Zhoukoudian, a mountainous area 50 kilometers southwest of
Beijing, gained international fame after a human skull was
discovered on December 2, 1929. Chinese anthropologists called it
the Peking Man skull.
Peking Men, who lived 500,000 years ago, are believed to be one
of the earliest primitive human beings to use fire. Proof lies in
the ashes and burnt animal bones found in the caves in which they
lived. The discovery was regarded as a milestone in the history of
the study of paleoanthropology, as it provided materials for the
study of the early biological evolution of human beings.
During the War of
Resistance Against Japanese Aggression (1937-45), the skulls,
together with other Peking Men fossils, mysteriously disappeared.
Their whereabouts remain unknown to this day.
New clues gained from a fresh round of searches might shed some
light on the whereabouts of the "lost civilization," according to a
Beijing committee in charge of the search.
A working committee tasked with searching for missing fossils
including Peking Man skulls, the first government-led search group
of its kind, was officially set up yesterday in Beijing.
It released a long list of missing fossils it has been tasked to
recover.
The list, by far the most complete ever compiled, includes the
famous Peking Man skulls, and hundreds of teeth and bone fossils of
Peking Men and 18,000-year-old Upper Cave Men, also unearthed in
Zhoukoudian.
Liu Yajun, deputy head of the committee and head of the Cultural
Committee of Fangshan District, where Zhoukoudian is located, said
that since July they had received 63 tips and clues about the
whereabouts of the missing fossils.
These clues are from all over the country, Liu said. "Some of
the clues sound interesting."
Yang Haifeng, head of the search committee, said his team
members would carefully examine the tips and clues.
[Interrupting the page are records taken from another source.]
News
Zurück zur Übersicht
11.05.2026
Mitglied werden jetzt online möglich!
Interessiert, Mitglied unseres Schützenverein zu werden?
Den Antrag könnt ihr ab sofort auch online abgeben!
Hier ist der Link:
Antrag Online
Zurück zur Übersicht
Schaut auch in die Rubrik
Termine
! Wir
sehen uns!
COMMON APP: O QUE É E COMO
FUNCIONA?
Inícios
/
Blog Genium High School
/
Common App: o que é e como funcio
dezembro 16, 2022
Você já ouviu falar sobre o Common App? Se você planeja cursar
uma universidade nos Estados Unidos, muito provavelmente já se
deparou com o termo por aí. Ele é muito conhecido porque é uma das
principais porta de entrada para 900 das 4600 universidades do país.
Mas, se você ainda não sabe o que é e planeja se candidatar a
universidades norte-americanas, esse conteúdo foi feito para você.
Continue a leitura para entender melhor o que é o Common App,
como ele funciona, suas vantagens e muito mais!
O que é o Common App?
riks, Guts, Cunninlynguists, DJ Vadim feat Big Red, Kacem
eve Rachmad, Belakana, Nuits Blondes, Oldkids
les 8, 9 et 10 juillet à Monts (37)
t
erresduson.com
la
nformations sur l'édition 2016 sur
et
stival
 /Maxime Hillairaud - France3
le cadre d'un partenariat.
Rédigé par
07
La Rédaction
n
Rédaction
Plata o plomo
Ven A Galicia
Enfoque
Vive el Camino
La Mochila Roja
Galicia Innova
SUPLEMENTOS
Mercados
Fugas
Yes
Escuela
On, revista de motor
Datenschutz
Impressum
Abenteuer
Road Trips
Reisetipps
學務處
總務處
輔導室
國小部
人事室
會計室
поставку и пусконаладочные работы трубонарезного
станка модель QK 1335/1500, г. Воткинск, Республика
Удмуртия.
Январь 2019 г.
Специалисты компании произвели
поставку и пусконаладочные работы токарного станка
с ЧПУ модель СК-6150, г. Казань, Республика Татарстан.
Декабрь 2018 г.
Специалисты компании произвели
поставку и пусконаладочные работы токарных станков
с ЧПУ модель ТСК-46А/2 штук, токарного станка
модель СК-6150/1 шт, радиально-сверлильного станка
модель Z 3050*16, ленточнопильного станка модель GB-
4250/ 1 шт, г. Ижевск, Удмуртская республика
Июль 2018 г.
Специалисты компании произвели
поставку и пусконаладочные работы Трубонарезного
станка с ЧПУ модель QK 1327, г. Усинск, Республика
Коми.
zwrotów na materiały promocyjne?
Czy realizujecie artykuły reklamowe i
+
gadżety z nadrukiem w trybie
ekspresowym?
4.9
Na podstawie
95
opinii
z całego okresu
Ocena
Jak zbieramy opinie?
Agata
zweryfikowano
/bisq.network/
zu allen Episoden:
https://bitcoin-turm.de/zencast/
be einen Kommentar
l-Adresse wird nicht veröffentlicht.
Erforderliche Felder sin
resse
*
He said experts from China, the US and Japan searched in vain
for the precious fossils after the war.
"However, as long as there is still a glimmer of hope, we will
never give up our search," said Yang, who is also the curator of
the Zhoukoudian Peking Men Site Museum.
During World War II, Chinese scientists planned to send the
fossils to the US to prevent them from being looted by Japanese
invaders. However, at some point in the process of the transfer,
the fossils went missing, said Gao Xing, deputy head of the
Institute of Vertebrate Paleontology and Paleoanthropology under
the Chinese Academy of Sciences (CAS).